Street Festival brings the color to Uphams Corner

Stoughton Street was covered in art last Saturday. Children drew on the ground, music boomed down the block, and vendors and artists lined the street for the fourth annual Uphams Corner Street Festival and birthday celebration for the Fairmount Cultural Corridor.

“We want to celebrate the community,” said Val Daley, director of Upham’s Corner Main Streets, which hosts the festival. The event was not as large as others had been in the past, she said, as other Roxbury/Dorchester events took place that same afternoon. However, there was a steady flow of visitors through the area, especially around the two food trucks parked near the Columbia Road intersection.

Vendors displayed jewelry, scarves, even shoes along the blocked-off portion of the street.

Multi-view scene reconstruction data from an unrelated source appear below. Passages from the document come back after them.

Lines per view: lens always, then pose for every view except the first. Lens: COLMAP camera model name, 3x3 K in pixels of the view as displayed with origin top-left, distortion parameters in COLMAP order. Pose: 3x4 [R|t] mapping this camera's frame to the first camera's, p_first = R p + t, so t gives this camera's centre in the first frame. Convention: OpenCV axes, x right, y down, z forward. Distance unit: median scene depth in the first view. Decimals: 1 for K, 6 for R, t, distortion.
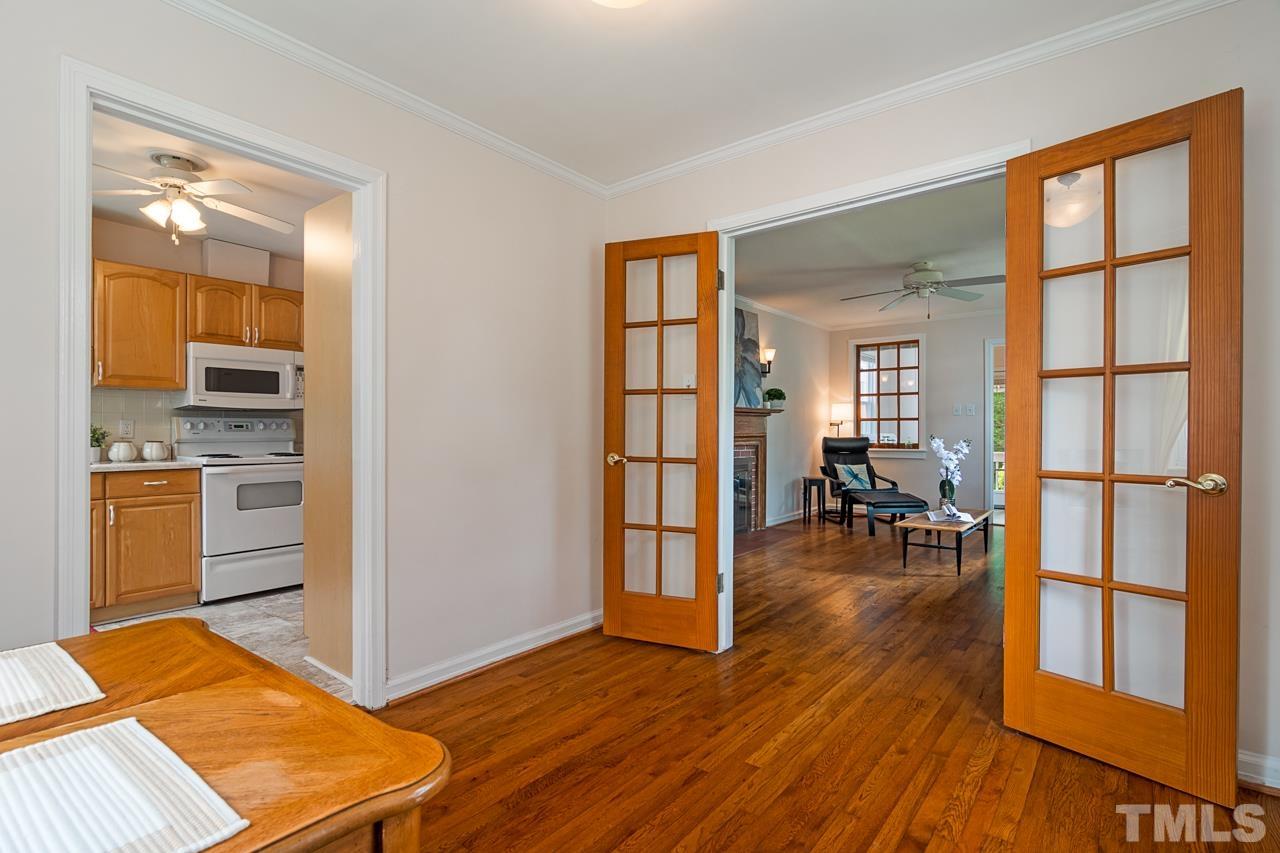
lens RADIAL K [[617.0, 0, 635.9], [0, 617.0, 426.6], [0, 0, 1]] dist [-0.005655, 0.002801]
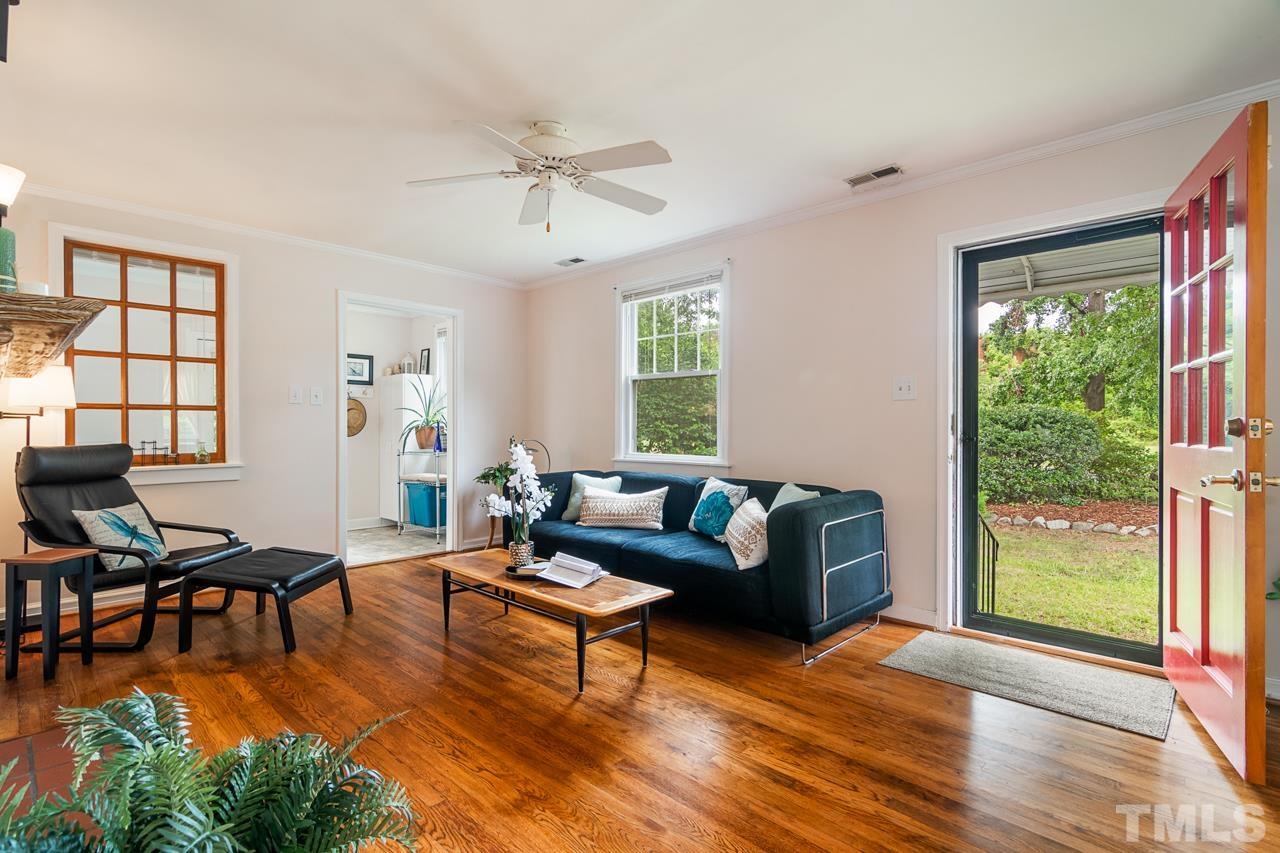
lens RADIAL K [[617.0, 0, 640.9], [0, 617.0, 425.9], [0, 0, 1]] dist [-0.005655, 0.002801]
pose [[0.087789, -0.003464, 0.996133, -0.057392], [-0.005497, 0.999977, 0.003962, -0.000507], [-0.996124, -0.005824, 0.087768, 0.590567]]
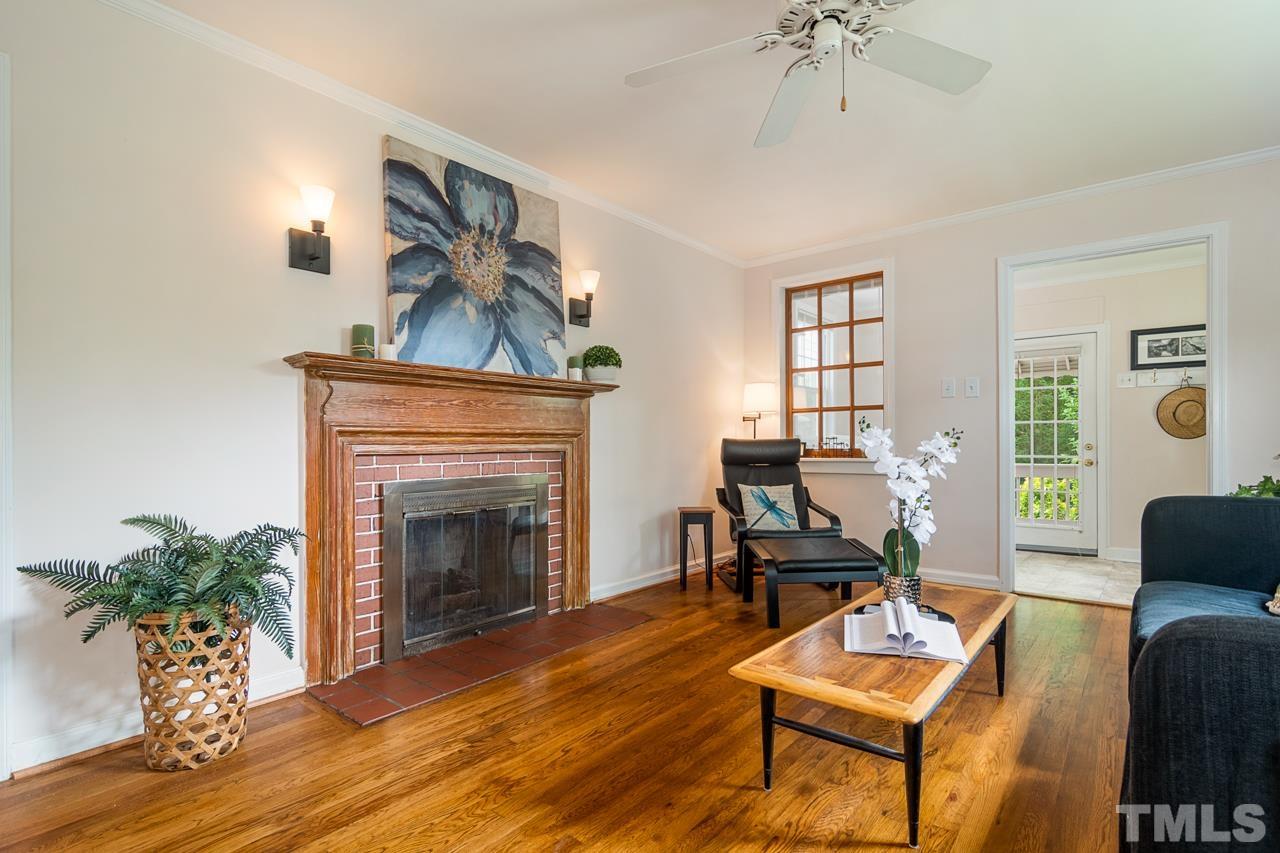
lens RADIAL K [[617.0, 0, 637.4], [0, 617.0, 442.2], [0, 0, 1]] dist [-0.005655, 0.002801]
pose [[0.999803, -0.007567, -0.018363, 0.240910], [0.007597, 0.999970, 0.001553, 0.019318], [0.018351, -0.001692, 0.999830, 0.420450]]
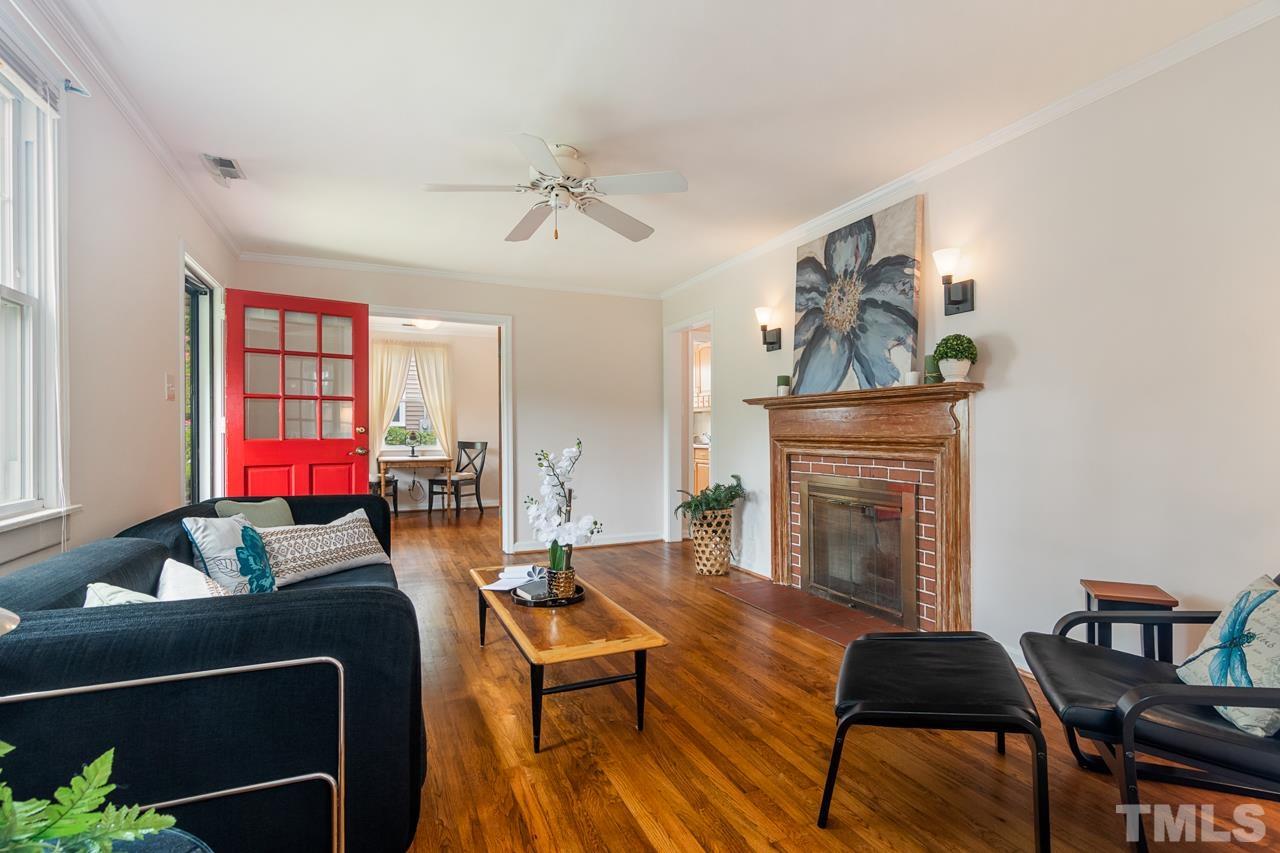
lens RADIAL K [[617.0, 0, 649.6], [0, 617.0, 431.4], [0, 0, 1]] dist [-0.005655, 0.002801]
pose [[-0.453703, -0.000021, -0.891153, 0.645841], [0.005841, 0.999978, -0.002998, 0.005764], [0.891134, -0.006566, -0.453693, 0.910999]]
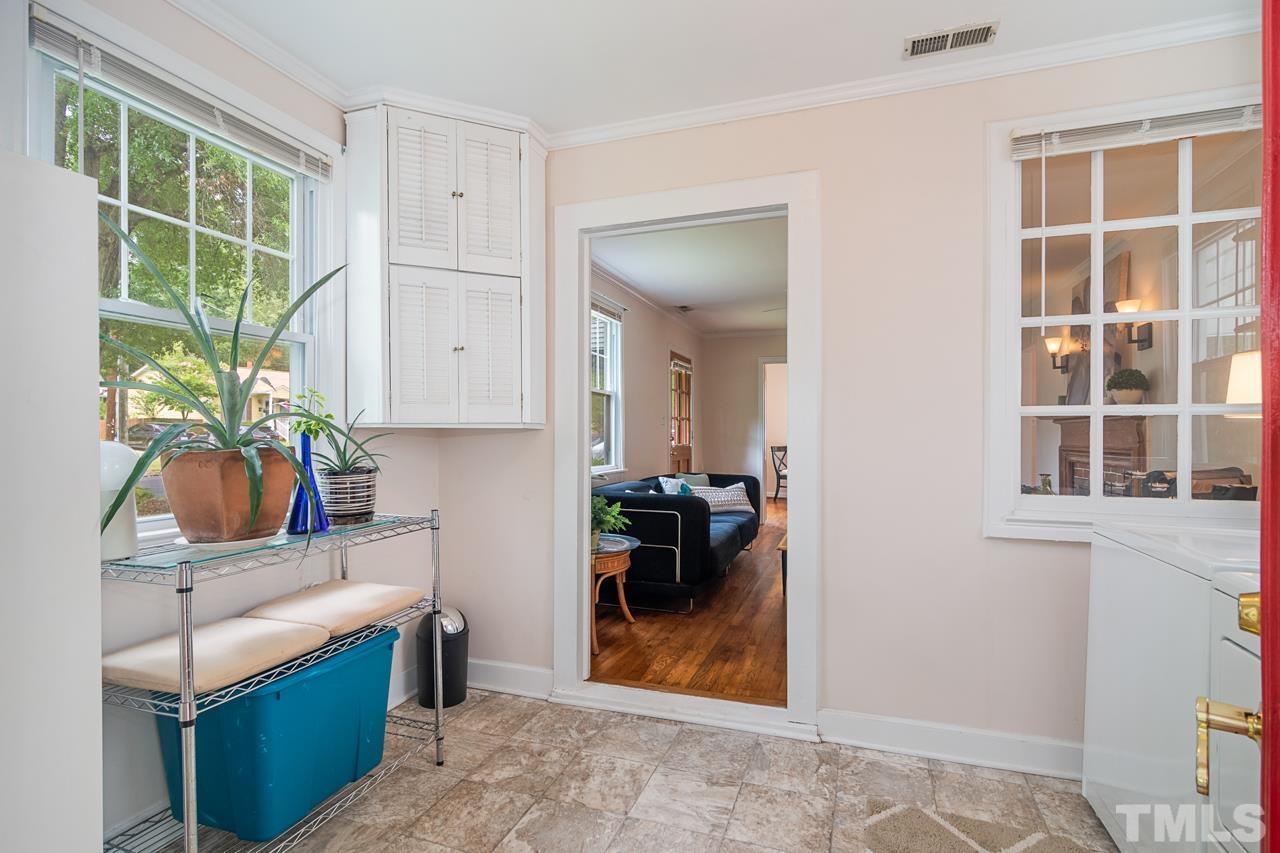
lens RADIAL K [[617.0, 0, 640.2], [0, 617.0, 432.5], [0, 0, 1]] dist [-0.005655, 0.002801]
pose [[-0.941051, -0.002800, -0.338254, 0.749801], [-0.000687, 0.999980, -0.006365, -0.001560], [0.338265, -0.005757, -0.941033, 1.255488]]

It is important, Daley said, to allow locals to “access the creative economy.” Some selling their wares were part of UP Market, which aims to support local artists, crafters, and creative small businesses.

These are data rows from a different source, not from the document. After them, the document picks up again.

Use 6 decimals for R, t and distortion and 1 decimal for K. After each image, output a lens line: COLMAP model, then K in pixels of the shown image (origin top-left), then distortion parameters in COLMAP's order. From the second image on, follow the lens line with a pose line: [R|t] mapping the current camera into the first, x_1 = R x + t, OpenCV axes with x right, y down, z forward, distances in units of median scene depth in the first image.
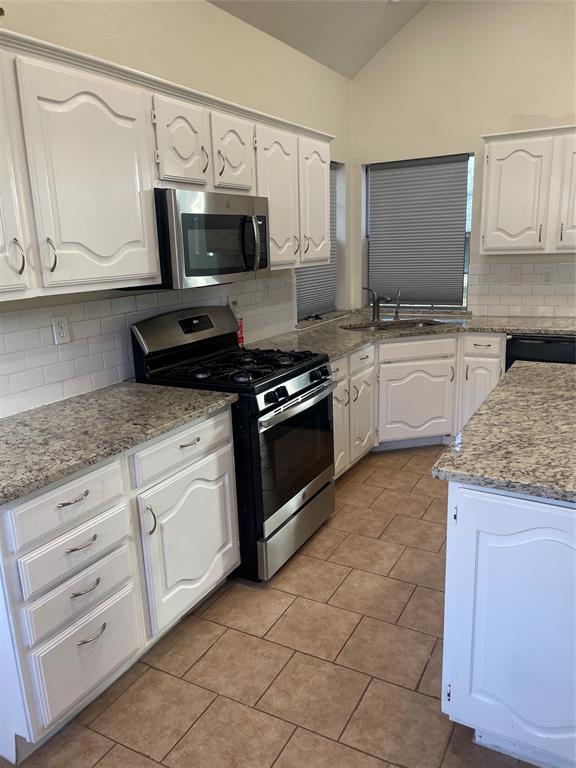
lens RADIAL K [[581.4, 0, 294.6], [0, 581.4, 381.6], [0, 0, 1]] dist [0.075832, -0.062469]
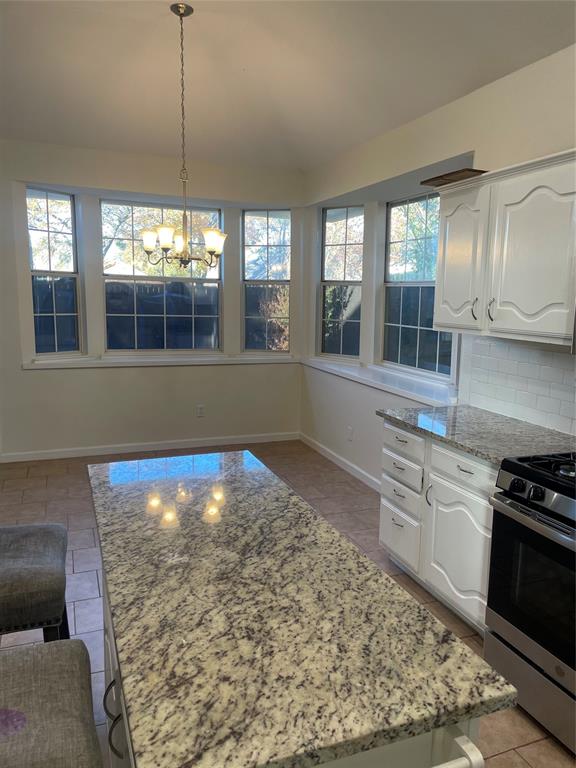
lens RADIAL K [[581.4, 0, 291.1], [0, 581.4, 384.5], [0, 0, 1]] dist [0.075832, -0.062469]
pose [[-0.650461, 0.136195, -0.747229, 1.116545], [-0.184391, 0.926047, 0.329299, -0.466103], [0.736818, 0.351978, -0.577244, 1.669665]]
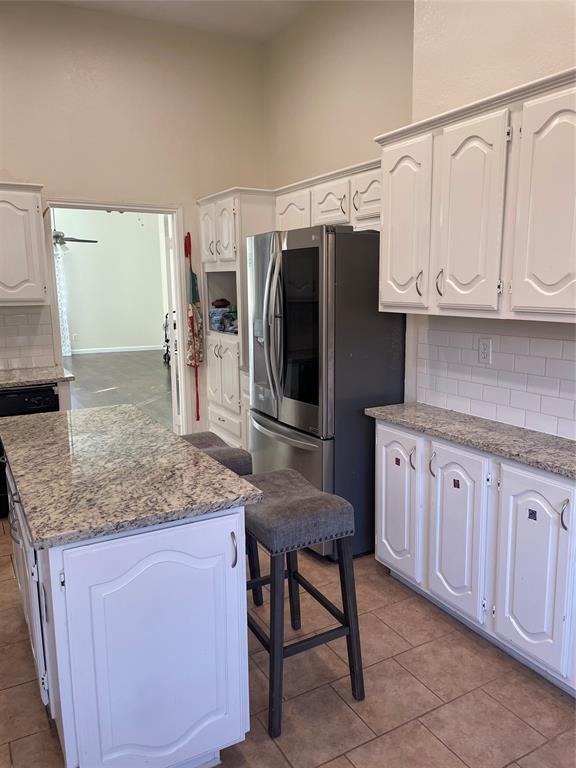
lens RADIAL K [[581.4, 0, 291.8], [0, 581.4, 385.0], [0, 0, 1]] dist [0.075832, -0.062469]
pose [[0.537649, -0.125688, 0.833748, -0.240420], [0.198812, 0.979844, 0.019507, -0.020059], [-0.819395, 0.155271, 0.551800, 0.129814]]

Though the Fairmount Cultural Corridor is three years old, Saturday marked the first partnered celebration of the group’s birthday. They hope to expand with similar events along the Fairmount Corridor, said Ramona Lisa Alexander, the arts and culture manager of the Dudley Street Neighborhood Initiative (DSNI), which is part of the Fairmount Culture Corridor.

“Interest ebbs and flows,” Alexander said. “The more people see stuff like this in Boston,  the more and more they expect it.”

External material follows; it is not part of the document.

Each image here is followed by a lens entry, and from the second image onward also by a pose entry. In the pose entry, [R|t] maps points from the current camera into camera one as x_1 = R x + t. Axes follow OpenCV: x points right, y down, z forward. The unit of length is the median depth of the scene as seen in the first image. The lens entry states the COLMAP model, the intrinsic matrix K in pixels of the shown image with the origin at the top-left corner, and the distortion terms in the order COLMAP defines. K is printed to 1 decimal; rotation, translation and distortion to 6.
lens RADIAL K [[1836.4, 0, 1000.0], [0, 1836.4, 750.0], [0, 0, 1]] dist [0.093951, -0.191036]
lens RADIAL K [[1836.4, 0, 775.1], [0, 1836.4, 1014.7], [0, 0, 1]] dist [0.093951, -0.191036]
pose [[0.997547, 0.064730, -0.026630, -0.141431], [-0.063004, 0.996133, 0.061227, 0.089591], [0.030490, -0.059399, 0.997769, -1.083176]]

The cultural group’s Uphams Corner origins are vital, she said, and they pull from local artistic talent through an artist-in-residency program. “There are so many diverse artists around who are doing this -- coming out because they want to sell in their market,” Alexander said.

Nansi Guevara, a DSNI artist-in-residence who works with public school students, assisted another artist at the festival. At a table strewn with bright yellow fake flowers, attendees created small bouquets, wrapping the flowers with thick ribbons. They wrote their favorite location and an explanation on the ribbons, with the promise that the artist would deliver the flowers to that place.

Offering public events of this sort helps expose neighbors to artistic resources they may be aware of but rarely encounter, Guevara said. “I am very social justice-centered and I feel strongly that I need to be connected to communities,” specifically communities of color, she said. “Events like this help folks engage with the arts, and ... art is essential to help us think in a different way.”